On Thu, 2003-11-13 at 21:34, Alan Stern wrote:
> On Thu, 13 Nov 2003, Alex Bennee wrote:
> > 1. Could this a transport problem? I'm using a hacked up version of the
> > ISP116x driver which seems to work in all other respects. Do the
> > WRITE_CMD's and READ_CMD's use the same low level USB transport?
> 
> It might be a kind of transport problem.  Some devices don't like it when
> commands arrive too quickly.  WRITEs and READs do use the same low-level
> transport.

Is there some way to pace/slow down the commands at the usb level or
should I tweak my transport driver to do that?

> It's probably not a protocol problem.  Although there used to be an 
> unusual_devs.h entry for the 0c76/0005 device, it's not needed in any of 
> the more recent kernels because of changes to the scsi layer.

That explains that then, thanks.

> > 3. Does anything sptring out of the attached log?

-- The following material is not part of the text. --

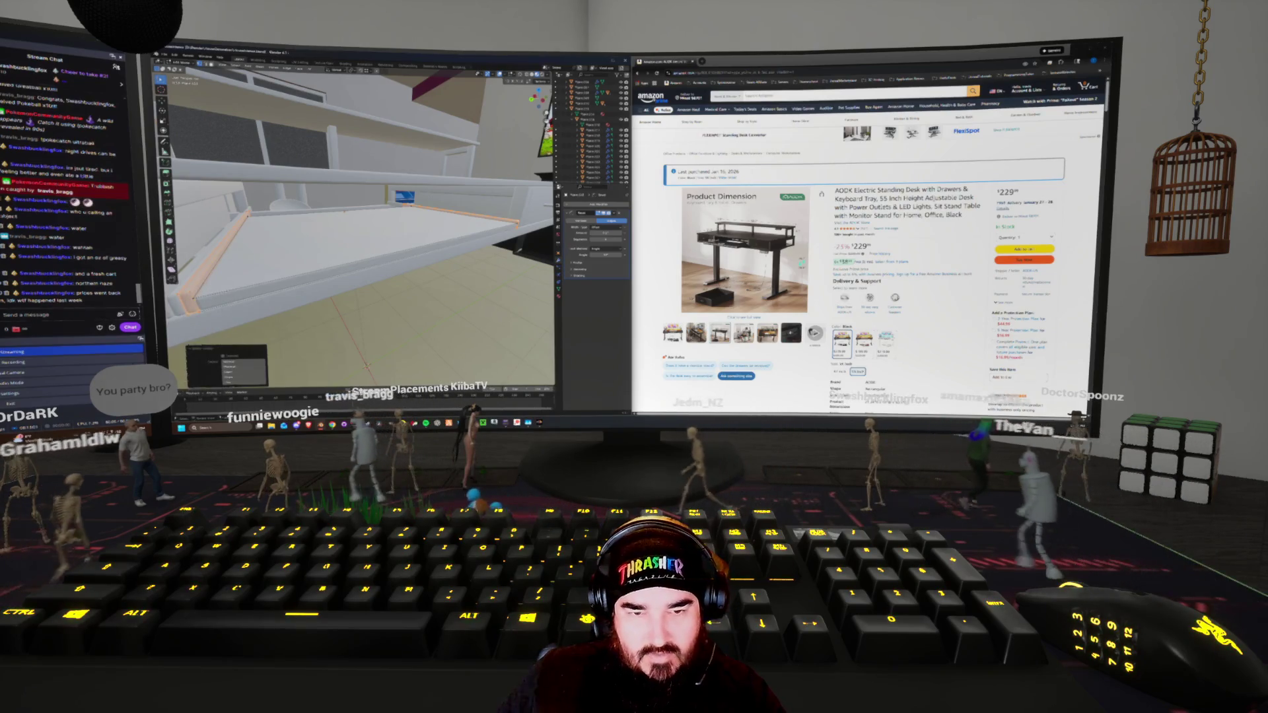
pyautogui.rightClick(197, 307)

I can see the -110
> > failures on the commands but basically I understand none of the details.
> > If someone could at least point to a protocol vs transport problem I'd
> > be flying a little less blind :-)
> 
> Most likely it's a firmware problem.
> 
> > usb-storage: Bulk command transfer result=-110
> > usb-storage: -- transport indicates error, resetting
> > usb-storage: Bulk reset requested
> > usb-storage: Bulk soft reset failed -110
> > usb-storage: scsi cmd done, result=0x70000
> > usb-storage: *** thread sleeping.
> > SCSI disk error : host 0 channel 0 id 0 lun 0 return code = 70000
> >  I/O error: dev 08:01, sector 2000
> 
> Nothing springs out of this immediately.  The -110 (-ETIMEDOUT) error 
> means that the device didn't reply when it was supposed -- from your log 
> it looks like the firmware crashed.

When you say firmware I assume you mean on the USB device itself?

It makes sense, after an attempt to write sectors the device goes dead
and cannot be read again without unmounting, unplugging and starting
again. However according to the linux-usb compatibility chart most
people don't have a problem with this device so I'm wondering where the
subtle difference is?

> What happens if you try using Linux 2.6.0?  Its USB stack is more robust
> than the one in 2.4.

Unfortunately not an option. I'm getting this working for a production
embedded system for which 2.6 is just too new to be an option yet. Once
we start shipping version 1 I fully intend to have a go at trying out
2.6.0, it just doesn't currently line up with our release schedules :-)

-- 
Alex, homepage: http://www.bennee.com/~alex/
A citizen of America will cross the ocean to fight for democracy, but
won't cross the street to vote in a national election.